··· RECORDS FOR THIS TASK

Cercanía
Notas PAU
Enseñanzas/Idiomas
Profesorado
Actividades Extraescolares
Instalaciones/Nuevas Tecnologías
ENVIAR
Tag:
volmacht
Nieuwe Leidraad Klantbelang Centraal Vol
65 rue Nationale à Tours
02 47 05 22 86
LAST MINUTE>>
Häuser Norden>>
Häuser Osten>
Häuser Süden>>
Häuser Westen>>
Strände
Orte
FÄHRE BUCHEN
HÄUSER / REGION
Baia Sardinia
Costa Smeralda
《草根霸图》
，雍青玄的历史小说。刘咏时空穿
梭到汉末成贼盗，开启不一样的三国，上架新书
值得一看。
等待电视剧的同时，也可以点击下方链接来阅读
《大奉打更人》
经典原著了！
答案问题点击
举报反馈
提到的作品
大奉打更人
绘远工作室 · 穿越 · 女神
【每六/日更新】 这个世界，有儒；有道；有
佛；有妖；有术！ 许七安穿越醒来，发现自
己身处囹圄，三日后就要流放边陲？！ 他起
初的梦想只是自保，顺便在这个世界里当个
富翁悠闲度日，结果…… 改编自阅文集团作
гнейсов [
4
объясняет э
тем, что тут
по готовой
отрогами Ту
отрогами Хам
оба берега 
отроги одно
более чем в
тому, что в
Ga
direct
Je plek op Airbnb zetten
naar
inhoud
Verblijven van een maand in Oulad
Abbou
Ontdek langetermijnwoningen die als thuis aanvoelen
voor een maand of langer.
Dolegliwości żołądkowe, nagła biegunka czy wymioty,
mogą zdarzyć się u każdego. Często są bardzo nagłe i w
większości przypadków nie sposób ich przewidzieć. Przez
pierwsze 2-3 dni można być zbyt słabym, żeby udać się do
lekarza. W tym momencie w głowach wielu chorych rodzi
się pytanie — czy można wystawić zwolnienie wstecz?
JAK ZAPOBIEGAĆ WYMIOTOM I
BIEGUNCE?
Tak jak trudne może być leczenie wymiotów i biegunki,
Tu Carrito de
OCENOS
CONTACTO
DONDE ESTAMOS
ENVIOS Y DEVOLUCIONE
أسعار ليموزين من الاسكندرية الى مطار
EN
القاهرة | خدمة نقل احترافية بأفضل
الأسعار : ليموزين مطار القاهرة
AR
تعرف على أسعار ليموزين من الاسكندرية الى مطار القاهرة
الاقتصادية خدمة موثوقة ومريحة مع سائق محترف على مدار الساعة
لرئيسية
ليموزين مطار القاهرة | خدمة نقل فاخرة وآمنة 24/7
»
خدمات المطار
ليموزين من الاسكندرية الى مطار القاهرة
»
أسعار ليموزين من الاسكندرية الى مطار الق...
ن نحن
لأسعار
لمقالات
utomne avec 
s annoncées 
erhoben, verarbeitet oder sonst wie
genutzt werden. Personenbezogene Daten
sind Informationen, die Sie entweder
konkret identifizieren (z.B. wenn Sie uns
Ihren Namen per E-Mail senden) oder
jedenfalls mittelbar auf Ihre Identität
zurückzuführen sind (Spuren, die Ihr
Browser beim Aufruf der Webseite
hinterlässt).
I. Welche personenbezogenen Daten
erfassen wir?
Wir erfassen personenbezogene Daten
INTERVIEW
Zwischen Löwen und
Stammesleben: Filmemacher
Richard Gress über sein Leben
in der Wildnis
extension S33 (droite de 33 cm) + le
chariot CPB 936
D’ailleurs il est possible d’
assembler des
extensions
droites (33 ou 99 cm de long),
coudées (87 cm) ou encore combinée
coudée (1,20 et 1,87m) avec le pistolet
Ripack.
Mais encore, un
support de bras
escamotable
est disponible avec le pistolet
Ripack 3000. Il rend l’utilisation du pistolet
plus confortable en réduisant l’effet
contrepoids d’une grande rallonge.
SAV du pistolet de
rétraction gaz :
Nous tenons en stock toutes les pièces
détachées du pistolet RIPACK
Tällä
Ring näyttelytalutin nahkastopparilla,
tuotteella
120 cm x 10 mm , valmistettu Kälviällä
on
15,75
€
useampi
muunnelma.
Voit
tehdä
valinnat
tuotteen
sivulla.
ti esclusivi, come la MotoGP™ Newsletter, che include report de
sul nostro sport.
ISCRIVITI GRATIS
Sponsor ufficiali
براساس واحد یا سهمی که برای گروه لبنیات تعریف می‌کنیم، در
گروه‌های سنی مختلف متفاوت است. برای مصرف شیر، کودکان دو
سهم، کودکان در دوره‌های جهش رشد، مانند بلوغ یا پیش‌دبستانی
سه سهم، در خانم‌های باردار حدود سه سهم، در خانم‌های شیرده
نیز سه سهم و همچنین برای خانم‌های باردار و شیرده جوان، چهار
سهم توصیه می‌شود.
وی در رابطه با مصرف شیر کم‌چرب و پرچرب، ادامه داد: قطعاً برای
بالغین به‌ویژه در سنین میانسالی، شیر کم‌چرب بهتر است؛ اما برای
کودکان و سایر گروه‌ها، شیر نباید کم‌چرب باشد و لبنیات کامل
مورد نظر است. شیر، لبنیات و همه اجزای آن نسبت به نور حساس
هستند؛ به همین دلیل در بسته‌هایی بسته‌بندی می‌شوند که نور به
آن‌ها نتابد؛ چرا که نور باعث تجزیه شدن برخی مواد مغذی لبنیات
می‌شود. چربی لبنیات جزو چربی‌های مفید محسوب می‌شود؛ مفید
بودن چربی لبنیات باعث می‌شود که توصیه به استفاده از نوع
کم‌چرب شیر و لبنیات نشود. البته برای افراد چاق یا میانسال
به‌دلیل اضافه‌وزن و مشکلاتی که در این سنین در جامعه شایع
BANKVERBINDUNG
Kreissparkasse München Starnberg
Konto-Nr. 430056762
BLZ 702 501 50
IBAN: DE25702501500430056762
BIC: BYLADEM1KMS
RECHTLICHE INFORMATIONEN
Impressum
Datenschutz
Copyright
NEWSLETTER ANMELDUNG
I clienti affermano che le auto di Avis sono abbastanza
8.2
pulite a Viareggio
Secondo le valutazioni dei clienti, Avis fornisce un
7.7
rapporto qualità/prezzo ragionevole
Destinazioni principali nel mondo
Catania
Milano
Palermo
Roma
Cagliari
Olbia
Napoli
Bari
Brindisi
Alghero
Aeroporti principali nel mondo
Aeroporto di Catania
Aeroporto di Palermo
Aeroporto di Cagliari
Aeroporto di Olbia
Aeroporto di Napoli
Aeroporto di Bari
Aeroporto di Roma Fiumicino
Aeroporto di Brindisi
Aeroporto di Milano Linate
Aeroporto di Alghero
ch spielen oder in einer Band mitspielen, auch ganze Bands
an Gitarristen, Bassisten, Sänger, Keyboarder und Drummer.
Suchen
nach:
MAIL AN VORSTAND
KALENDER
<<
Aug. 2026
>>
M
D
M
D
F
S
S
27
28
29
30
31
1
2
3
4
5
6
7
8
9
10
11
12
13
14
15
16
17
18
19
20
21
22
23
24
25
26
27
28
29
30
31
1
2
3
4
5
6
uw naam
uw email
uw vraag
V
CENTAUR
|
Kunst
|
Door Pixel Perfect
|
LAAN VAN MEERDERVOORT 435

······

From the entries above, select each line containing the string "مصرف".

گروه‌های سنی مختلف متفاوت است. برای مصرف شیر، کودکان دو
وی در رابطه با مصرف شیر کم‌چرب و پرچرب، ادامه داد: قطعاً برای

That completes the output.